- _WHAT IS EXPECTED_
Reproduce every line of the items below verbatim, without any alteration.

Collected data:
☆ ☆ ☆ ☆ ☆ ☆ ☆

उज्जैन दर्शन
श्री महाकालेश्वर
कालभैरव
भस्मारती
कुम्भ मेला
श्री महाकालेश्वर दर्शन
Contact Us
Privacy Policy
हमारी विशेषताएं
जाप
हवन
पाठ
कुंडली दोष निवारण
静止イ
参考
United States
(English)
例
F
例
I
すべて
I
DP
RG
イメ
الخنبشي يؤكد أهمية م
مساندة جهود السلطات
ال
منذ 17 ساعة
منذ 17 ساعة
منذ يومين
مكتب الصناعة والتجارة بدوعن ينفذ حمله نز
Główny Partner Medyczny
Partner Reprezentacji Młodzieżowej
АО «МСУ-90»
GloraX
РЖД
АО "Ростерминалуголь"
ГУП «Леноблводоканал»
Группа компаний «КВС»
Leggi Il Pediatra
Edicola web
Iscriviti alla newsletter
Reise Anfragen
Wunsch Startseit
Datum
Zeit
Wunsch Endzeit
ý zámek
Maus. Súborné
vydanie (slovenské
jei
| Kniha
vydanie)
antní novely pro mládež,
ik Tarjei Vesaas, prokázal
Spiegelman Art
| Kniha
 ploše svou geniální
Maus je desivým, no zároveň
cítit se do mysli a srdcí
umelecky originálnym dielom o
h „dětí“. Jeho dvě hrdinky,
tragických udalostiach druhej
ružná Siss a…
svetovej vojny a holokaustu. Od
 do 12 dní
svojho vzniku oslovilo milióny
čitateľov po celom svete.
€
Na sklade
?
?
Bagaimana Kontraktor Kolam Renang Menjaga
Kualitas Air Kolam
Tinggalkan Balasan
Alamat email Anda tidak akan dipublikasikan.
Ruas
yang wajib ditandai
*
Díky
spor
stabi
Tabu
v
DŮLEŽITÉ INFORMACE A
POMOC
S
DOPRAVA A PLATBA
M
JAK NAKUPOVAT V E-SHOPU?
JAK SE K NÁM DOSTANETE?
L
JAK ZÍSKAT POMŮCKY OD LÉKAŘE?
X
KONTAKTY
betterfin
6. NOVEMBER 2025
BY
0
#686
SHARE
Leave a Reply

☆ ☆ ☆ ☆ ☆ ☆ ☆

- _ANSWER SECTION_
उज्जैन दर्शन
श्री महाकालेश्वर
कालभैरव
भस्मारती
कुम्भ मेला
श्री महाकालेश्वर दर्शन
Contact Us
Privacy Policy
हमारी विशेषताएं
जाप
हवन
पाठ
कुंडली दोष निवारण
静止イ
参考
United States
(English)
例
F
例
I
すべて
I
DP
RG
イメ
الخنبشي يؤكد أهمية م
مساندة جهود السلطات
ال
منذ 17 ساعة
منذ 17 ساعة
منذ يومين
مكتب الصناعة والتجارة بدوعن ينفذ حمله نز
Główny Partner Medyczny
Partner Reprezentacji Młodzieżowej
АО «МСУ-90»
GloraX
РЖД
АО "Ростерминалуголь"
ГУП «Леноблводоканал»
Группа компаний «КВС»
Leggi Il Pediatra
Edicola web
Iscriviti alla newsletter
Reise Anfragen
Wunsch Startseit
Datum
Zeit
Wunsch Endzeit
ý zámek
Maus. Súborné
vydanie (slovenské
jei
| Kniha
vydanie)
antní novely pro mládež,
ik Tarjei Vesaas, prokázal
Spiegelman Art
| Kniha
 ploše svou geniální
Maus je desivým, no zároveň
cítit se do mysli a srdcí
umelecky originálnym dielom o
h „dětí“. Jeho dvě hrdinky,
tragických udalostiach druhej
ružná Siss a…
svetovej vojny a holokaustu. Od
 do 12 dní
svojho vzniku oslovilo milióny
čitateľov po celom svete.
€
Na sklade
?
?
Bagaimana Kontraktor Kolam Renang Menjaga
Kualitas Air Kolam
Tinggalkan Balasan
Alamat email Anda tidak akan dipublikasikan.
Ruas
yang wajib ditandai
*
Díky
spor
stabi
Tabu
v
DŮLEŽITÉ INFORMACE A
POMOC
S
DOPRAVA A PLATBA
M
JAK NAKUPOVAT V E-SHOPU?
JAK SE K NÁM DOSTANETE?
L
JAK ZÍSKAT POMŮCKY OD LÉKAŘE?
X
KONTAKTY
betterfin
6. NOVEMBER 2025
BY
0
#686
SHARE
Leave a Reply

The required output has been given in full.